**THE TASK**
Reproduce exactly the span of lines beginning at the one with "left knee: (825, 685)" and ending at the last line of the data below, omitting pictures.

**ENTRIES SHOWN**
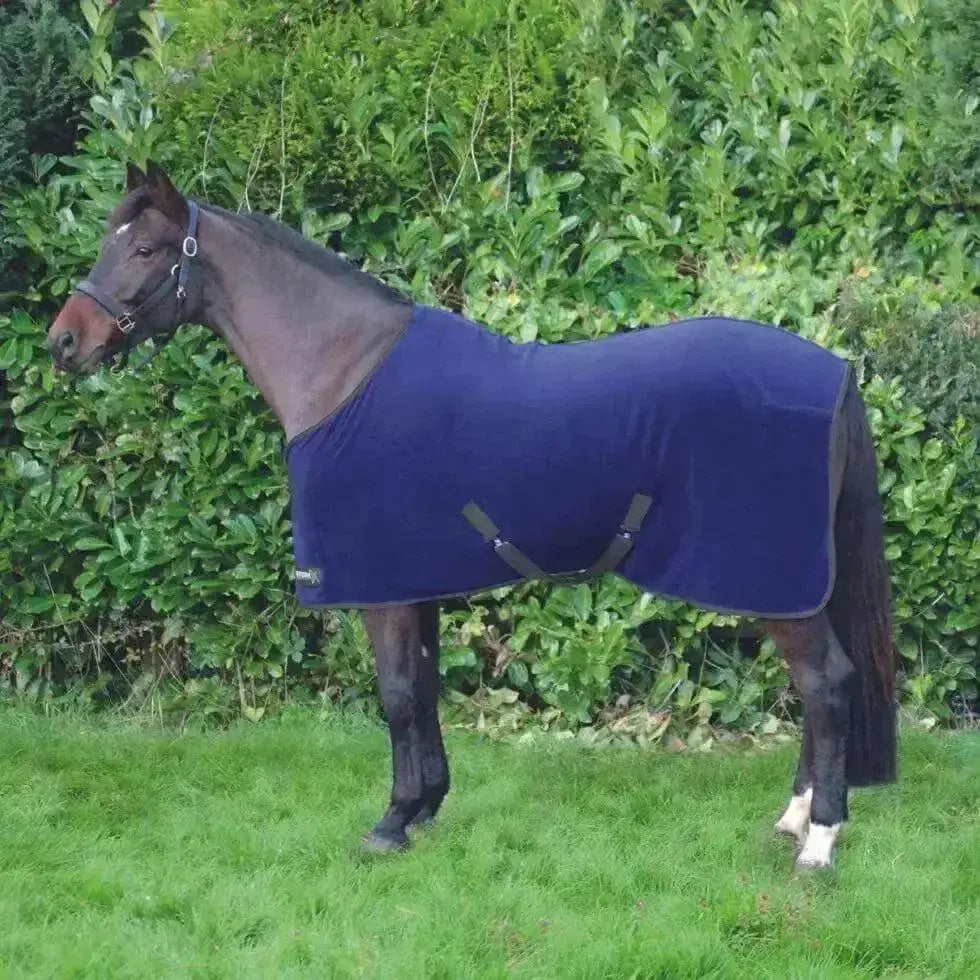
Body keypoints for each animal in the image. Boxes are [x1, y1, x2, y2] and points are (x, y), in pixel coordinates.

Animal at [48, 161, 896, 870]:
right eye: (108, 241)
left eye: (147, 249)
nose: (64, 342)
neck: (344, 372)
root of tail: (833, 372)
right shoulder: (414, 584)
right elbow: (423, 691)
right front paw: (425, 807)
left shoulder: (381, 589)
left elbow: (395, 696)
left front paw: (390, 823)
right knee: (818, 690)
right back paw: (795, 817)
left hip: (776, 584)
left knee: (825, 685)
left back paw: (818, 841)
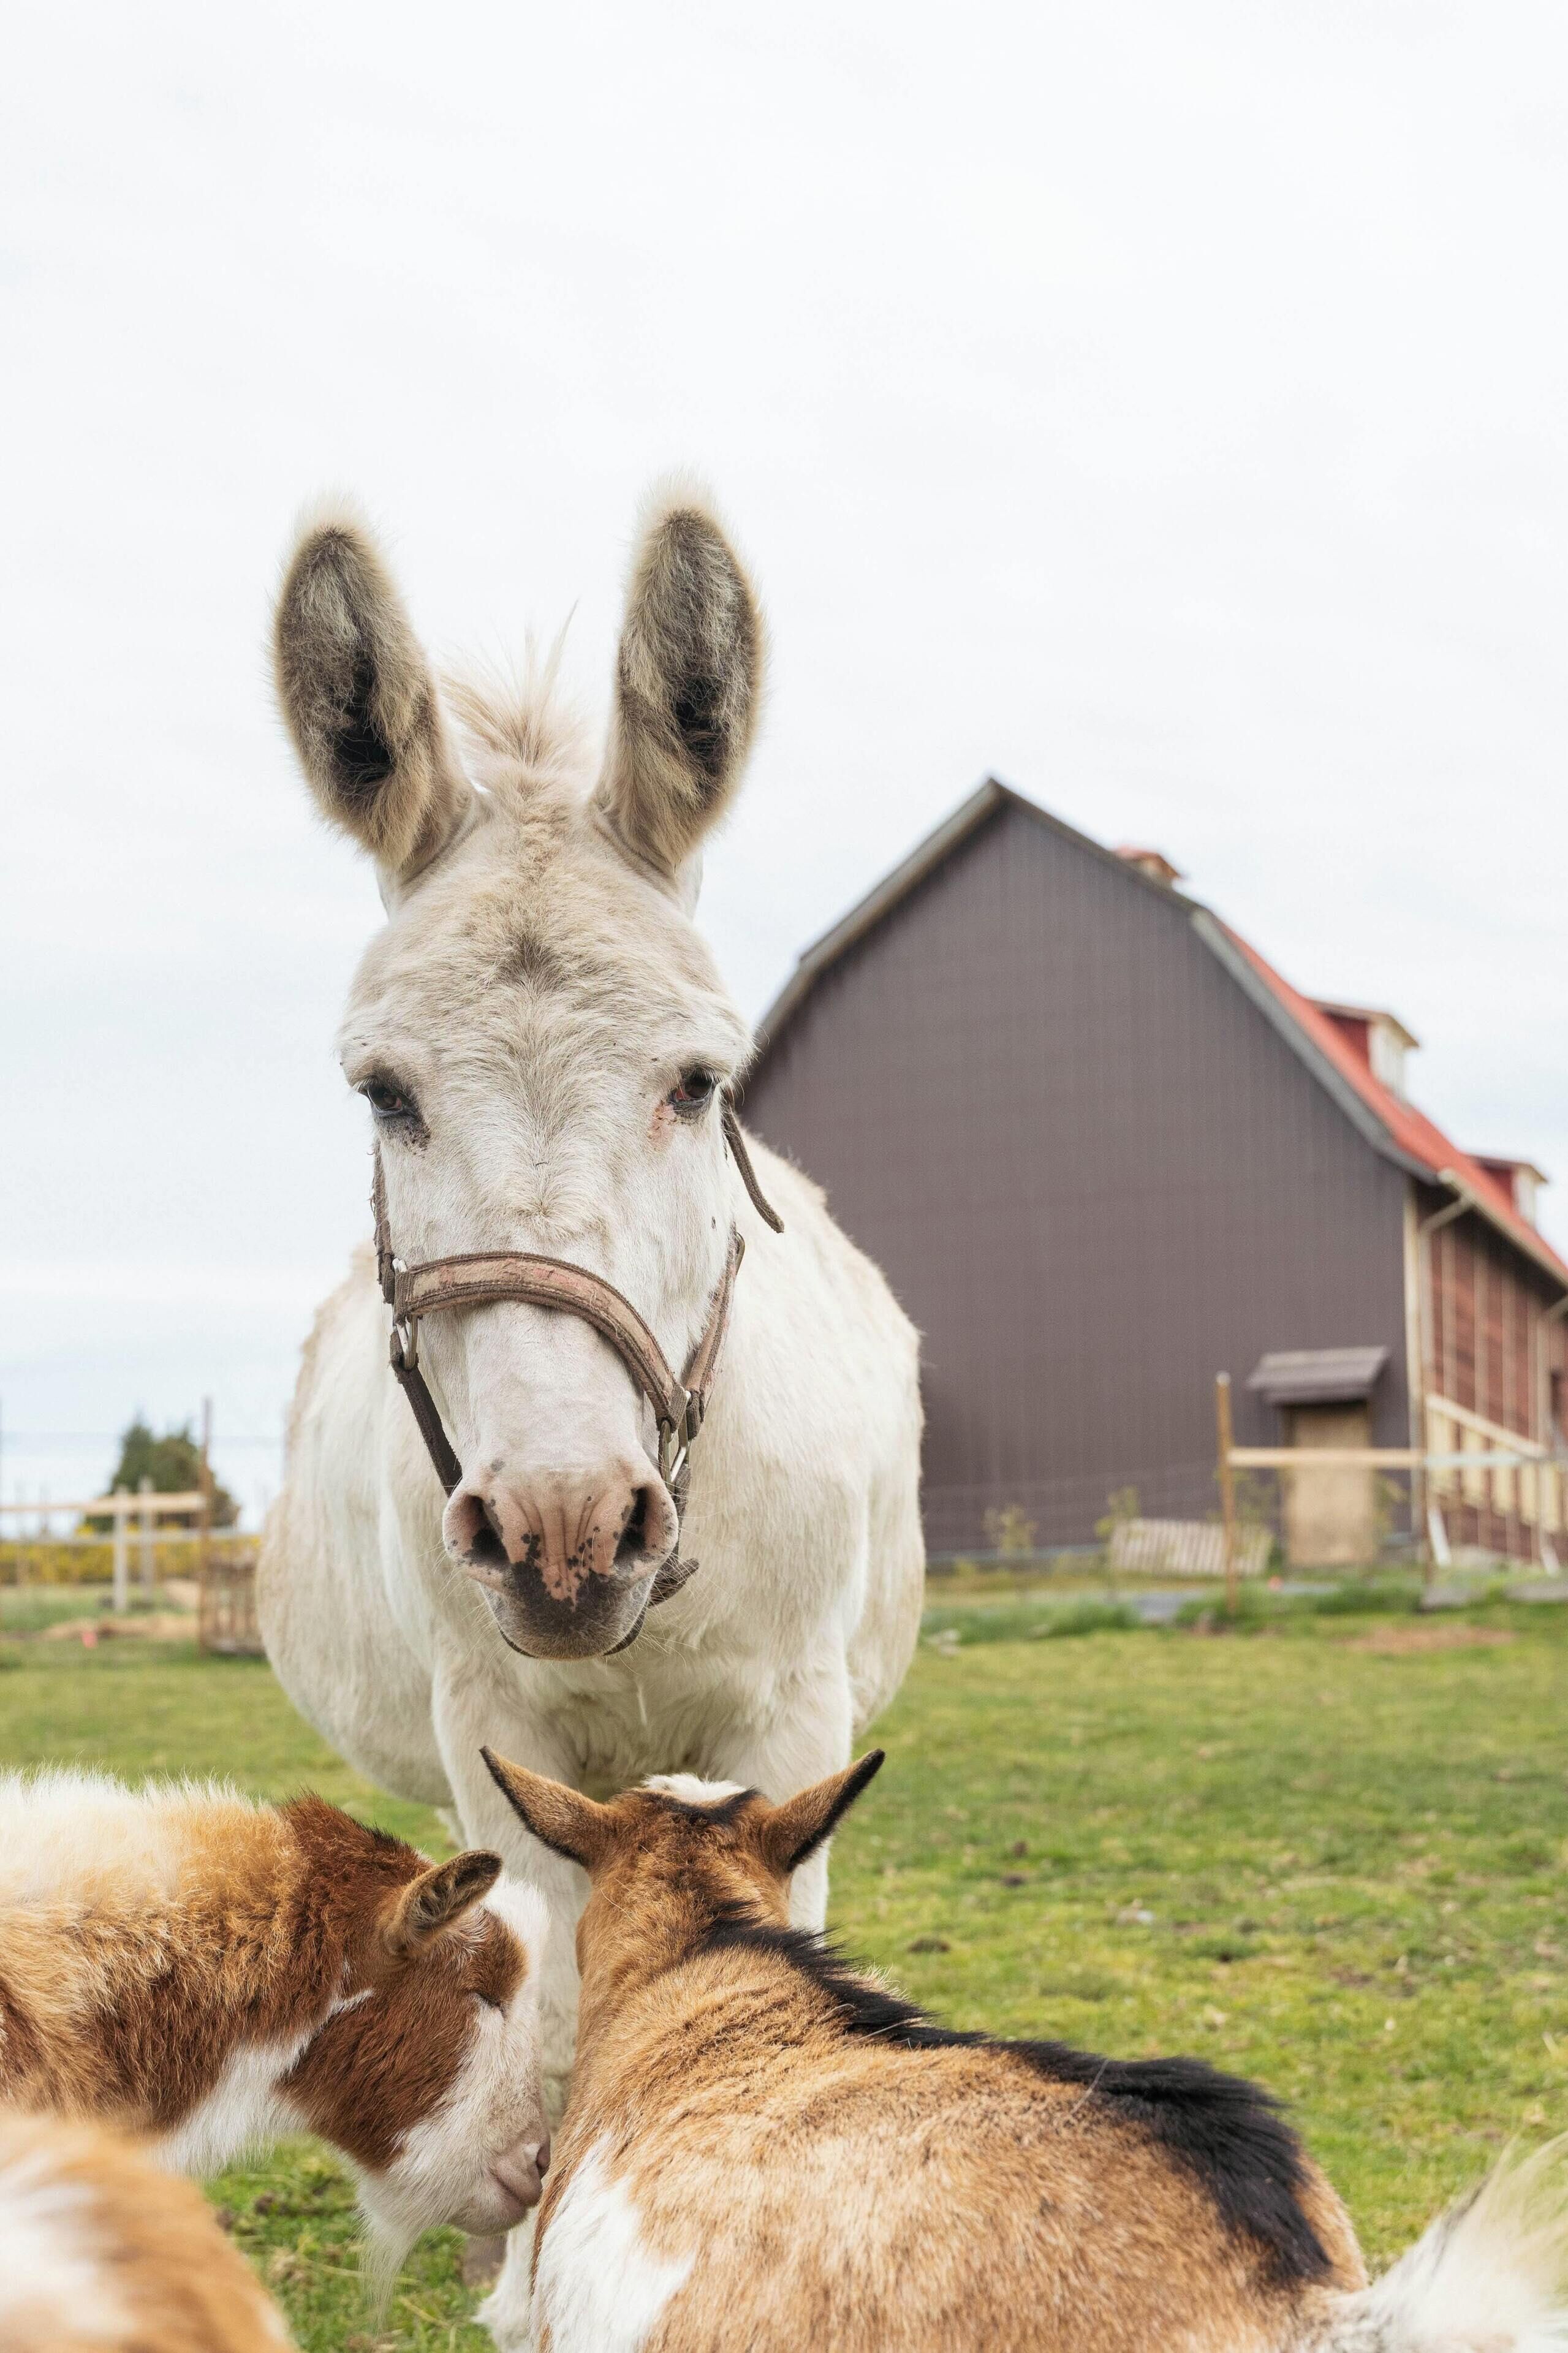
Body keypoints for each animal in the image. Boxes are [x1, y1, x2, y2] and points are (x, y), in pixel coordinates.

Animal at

**EXERCISE RESULT**
left knee: (825, 685)
left back paw: (818, 841)
Body keypoints for each animal in the image. Boxes are [x1, y1, x2, y2] and points are (x, y), in pixel coordinates.

Animal at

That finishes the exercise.